Allerdings wird Bill Gates Einfluss auf den Unternehmenskurs auch weiterhin maßgeblich sein: Als Vorsitzender des Verwaltungsrates, Leiter der strategischen Softwareentwicklung sowie Hauptaktionär kann Gates auch weiterhin den Konzern quasi aus dem Schatten heraus steuern. Andererseits bringt der taktische Stellungswechsel den angeschlagenen Magnaten aus der direkten Schusslinie des Kartellverfahrens und ermöglicht es ihm überdies, sich voll auf die Ausgabe zu konzentrieren, Microsofts zukünftiges Engagement auszurichten.

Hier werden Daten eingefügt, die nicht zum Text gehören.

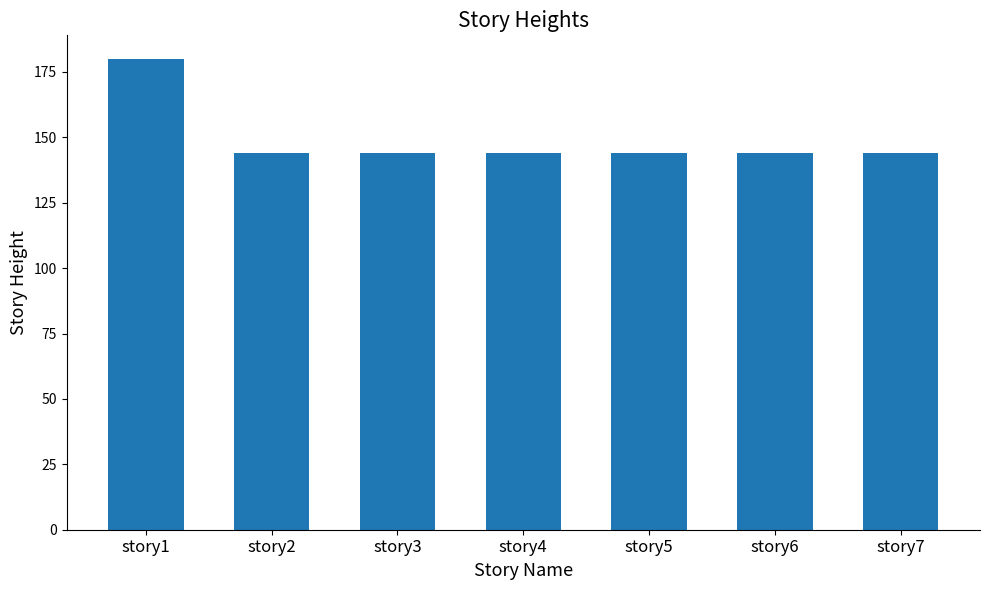

The chart shows a value of 144 at story2. True or false?

True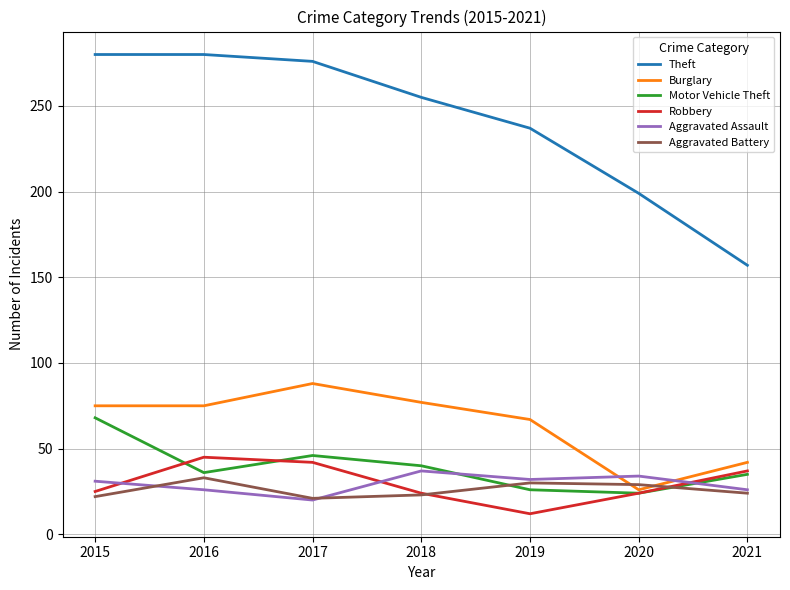

Which series has the largest total across all categories?

Theft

Besonderes Augenmerk richtet Gates dabei auf das Geschäftsfeld des sogenannten "Application Hosting": Bei dieser Technologie werden Anwendungsprogramme nicht auf dem heimischen oder Firmenrechner installiert sein, sondern direkt von speziellen Anbietern aus dem Internet bezogen. Hauptvorteil: Einerseits können die angeschlossenen Computer auf kostspielige Hardware, wie großvolumige Festplatten und hochgezüchtete Prozessoren, verzichten, zum anderen können auch hochspezialisierte Endgeräte derartige Dienste in Anspruch nehmen. Die Entwicklung einer "Application Hosting"-Lösung durch Microsoft kommt allerdings spät, denn Konkurrent "Sun Microsystems" besitzt auf dem Sektor einen beträchtlichen Vorsprung.
Steve Ballmer sieht sich der zukünftigen Herausforderung gewachsen: "Uns stehen rasante Änderungen bevor: Ernstzunehmende Konkurrenten, wie etwa Sun, IBM, Oracle, Linux, AOL Time Warner sowie Tausende neuer Internet-Startups machen klar, dass die Zeit reif ist für einen Wechsel." Gleichzeitig bemühte sich Gates, den Wachwechsel bei Microsoft als logische Konsequenz der Konzernstrategie in den vergangenen Monaten darzustellen: "Während der vergangenen 18 Monate haben wir eine Reihe von Veränderungen vorgenommen. Wir haben Leute zusammengebracht, die wirklich als Team eine neue Strategie formuliert haben." Ziel sei der Entwurf eines Windows-Nachfolgers namens "NGWS", der von jedermann nach Bedarf über das Internet bezogen werden könne.
Inwiefern Gates Rücktritt in die zweite Reihe den laufenden Kartellrechtsprozess beeinflussen wird, bleibt abzuwarten. Eine außergerichtliche Einigung, die vor wenigen Wochen in Chicago noch möglich gewesen wäre, scheint inzwischen nahezu ausgeschlossen.